O zaman, John'u okurken, aslında mutsuzluk ve acılarımızın ne kadar kıymetli ve bizi yaşatan şeyler olduğunu bir kez daha anladım. Mutsuzluğu ve acıyı hiç tatmamış olup ezbere mutluluk yaşasak elbette bilemezdik ezbere yaşadığımızı. Fakat idrak etmeye başladığımızı düşünün, soma almayı bıraktığımızı, kafayı yerdik. Düşünmek isteseydik, ezberlerimizi bozmak isteseydik...

Kitaptan bir kesitle bitireyim çünkü bu kitap hakkında yazacaklarım bir türlü bitmiyor :)

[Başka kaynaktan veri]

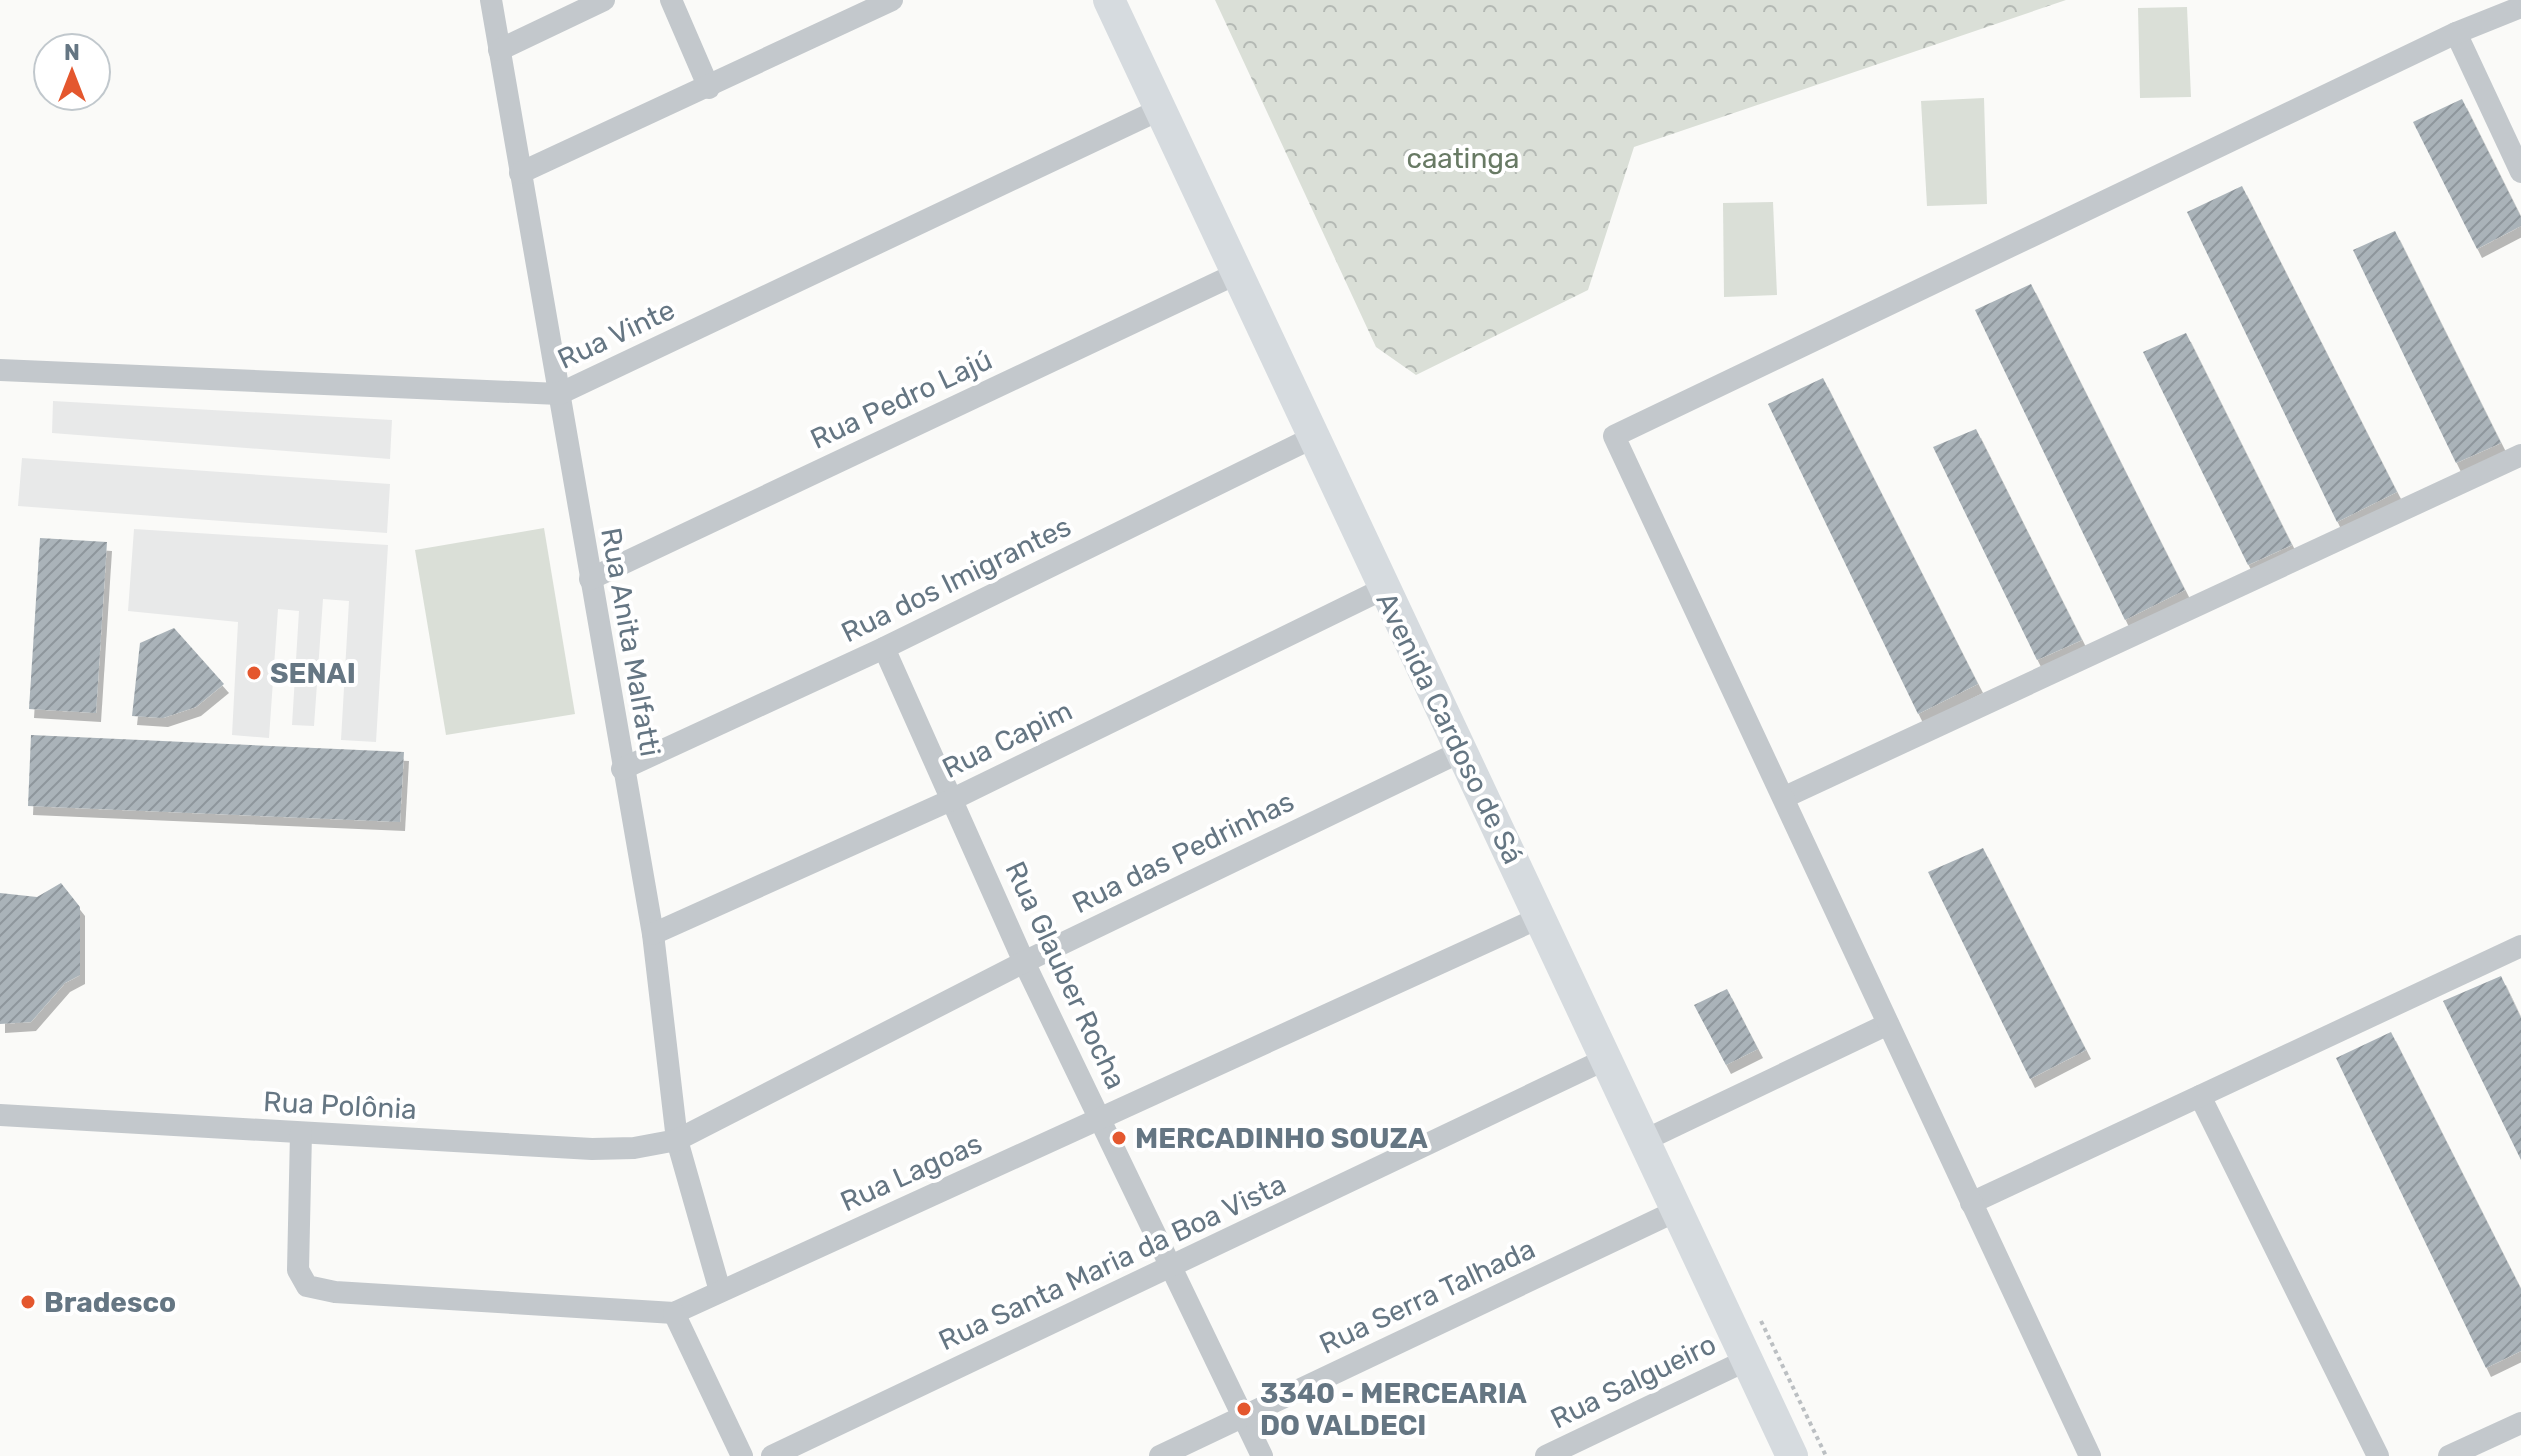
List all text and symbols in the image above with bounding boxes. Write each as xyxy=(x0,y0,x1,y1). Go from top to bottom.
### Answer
north arrow xyxy=(32,32,112,112)
text: N xyxy=(64,39,80,66)
park label: caatinga xyxy=(1406,142,1520,175)
street label: Rua Vinte xyxy=(553,293,680,376)
street label: Rua Pedro Lajú xyxy=(805,343,997,456)
street label: Rua dos Imigrantes xyxy=(836,510,1076,649)
street label: Rua Anita Malfatti xyxy=(594,525,667,759)
street label: Avenida Cardoso de Sá xyxy=(1369,587,1530,869)
place label: SENAI xyxy=(270,657,356,690)
marker: SENAI xyxy=(245,664,263,682)
street label: Rua Capim xyxy=(937,694,1077,785)
street label: Rua das Pedrinhas xyxy=(1067,785,1299,920)
street label: Rua Glauber Rocha xyxy=(998,856,1133,1094)
street label: Rua Polônia xyxy=(262,1085,417,1126)
place label: MERCADINHO SOUZA xyxy=(1135,1122,1428,1155)
street label: Rua Lagoas xyxy=(835,1127,987,1218)
marker: MERCADINHO SOUZA xyxy=(1110,1129,1128,1147)
street label: Rua Santa Maria da Boa Vista xyxy=(934,1167,1291,1357)
street label: Rua Serra Talhada xyxy=(1314,1232,1540,1361)
place label: Bradesco xyxy=(44,1286,176,1319)
marker: Bradesco xyxy=(19,1293,37,1311)
street label: Rua Salgueiro xyxy=(1545,1327,1721,1436)
place label: 3340 - MERCEARIA DO VALDECI xyxy=(1260,1377,1527,1442)
marker: 3340 - MERCEARIA DO VALDECI xyxy=(1235,1400,1253,1418)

"Ve tabii ki istikrar, istikrarsızlık kadar gösterişli değildir. Mutlulukta, şanssızlığa karşı verilen mücadelenin ihtişamlarından hiçbiri yoktur. Günahla mücadelenin veya ihtiras ya da şüphe nedeniyle ölümüne altüst oluşların görkemini bulamazsınız mutlulukta. Mutluluğun yüce bir yanı yoktur."
.
.
.
"Aslında," dedi Mustafa Mond, "siz mutsuz olma hakkını istiyorsunuz."

"Mutsuz olma hakkımı istiyorum!"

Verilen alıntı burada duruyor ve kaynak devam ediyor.